# Thinking at the Sink

Hi Alan,

I am either ashamed or relieved to admit that this thought has also crossed my mind on more than one occasion.

I’d only thought about it in terms of linear motion. The act of forcing a water droplet off a plate, say, is a little like executing the tablecloth trick. You first move the glass relatively slowly, accelerating the water droplet while keeping it stationary relative to the glass. You then rapidly pull the glass back at such a speed that the droplet simply does not have time to decelerate. Its own inertia carries it over the edge of the plate.
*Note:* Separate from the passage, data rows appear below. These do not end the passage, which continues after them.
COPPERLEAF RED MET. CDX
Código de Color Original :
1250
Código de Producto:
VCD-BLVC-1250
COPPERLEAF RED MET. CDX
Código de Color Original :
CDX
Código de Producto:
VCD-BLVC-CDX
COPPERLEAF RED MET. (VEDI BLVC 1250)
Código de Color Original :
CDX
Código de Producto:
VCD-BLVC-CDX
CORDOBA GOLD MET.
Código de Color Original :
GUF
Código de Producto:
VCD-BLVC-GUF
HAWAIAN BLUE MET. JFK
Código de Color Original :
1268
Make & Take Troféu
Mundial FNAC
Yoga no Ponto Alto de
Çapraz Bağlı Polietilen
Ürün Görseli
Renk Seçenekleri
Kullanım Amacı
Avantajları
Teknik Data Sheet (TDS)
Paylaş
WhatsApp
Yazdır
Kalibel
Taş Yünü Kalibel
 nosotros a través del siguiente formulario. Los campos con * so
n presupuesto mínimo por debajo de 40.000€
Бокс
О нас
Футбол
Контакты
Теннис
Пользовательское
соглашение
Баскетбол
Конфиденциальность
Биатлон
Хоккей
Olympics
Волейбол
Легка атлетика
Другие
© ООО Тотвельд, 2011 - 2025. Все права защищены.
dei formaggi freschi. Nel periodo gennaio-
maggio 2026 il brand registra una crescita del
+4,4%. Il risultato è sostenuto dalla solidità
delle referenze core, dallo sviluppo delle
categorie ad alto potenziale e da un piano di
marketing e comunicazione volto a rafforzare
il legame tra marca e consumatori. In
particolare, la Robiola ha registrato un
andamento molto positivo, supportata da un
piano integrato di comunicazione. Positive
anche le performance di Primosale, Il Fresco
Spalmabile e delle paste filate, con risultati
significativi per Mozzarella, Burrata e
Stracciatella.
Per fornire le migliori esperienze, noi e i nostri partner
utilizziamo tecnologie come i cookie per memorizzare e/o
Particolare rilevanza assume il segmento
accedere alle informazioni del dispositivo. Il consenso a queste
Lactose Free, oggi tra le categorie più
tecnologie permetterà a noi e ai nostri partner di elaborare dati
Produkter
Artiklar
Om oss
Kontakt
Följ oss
However, your method of drying is probably more effective, as it incorporates circular motion. Say you had a plate with an intrusive drop of water in its centre. Were you to shake it back and forth, it is likely that the drop would never be able to escape. This would certainly be the case were you to move the plate at the same speed going both back and forth. The drop would undergo some kind of oscillatory motion.

In order to guarantee the drop’s departure, the plate’s position over time should be described by something like a saw-tooth wave. As the magnitude of the friction force (surface tension?) can’t be expressed as a continuous function, I can’t think of how to be any more specific.

By swinging the plate in an arc instead, there is a (fictional) force which accelerates the drop in the same direction regardless of whether the plate is going one way or the other. This centrifugal force acts parallel to the direction of your arm.

In the case of the shaking dog, I’d be hesitant to say which of these two effects was actually contributing the most. There are two components to the fictional ‘drying force’. First, the centrifugal force contributed by the spinning of the torso and skin. Second, the whipping of the fur as it reaches the skin reaches the extent of its rotation and started to accelerate in the opposite direction. The latter could probably be approximated by the linear motion I described above.

In conclusion, no, I’ve no idea how to measure the force! Or rather, I wouldn’t want to without assumptions or a bit of rejigging with frames of reference. I’m sure you’ve picked up on something I’ve overlooked. Maybe forgetting the whipping motion ‘either end’ of the arc would make things easier – then I guess you just need ‘m’, ‘v’ and ‘r’!

I’ll write down some thoughts about your previous puzzle in another post – this one is becoming too lengthy. It’s a really interesting question, and I want to do it justice! I hope to be able to write a little about what I’ve been studying too.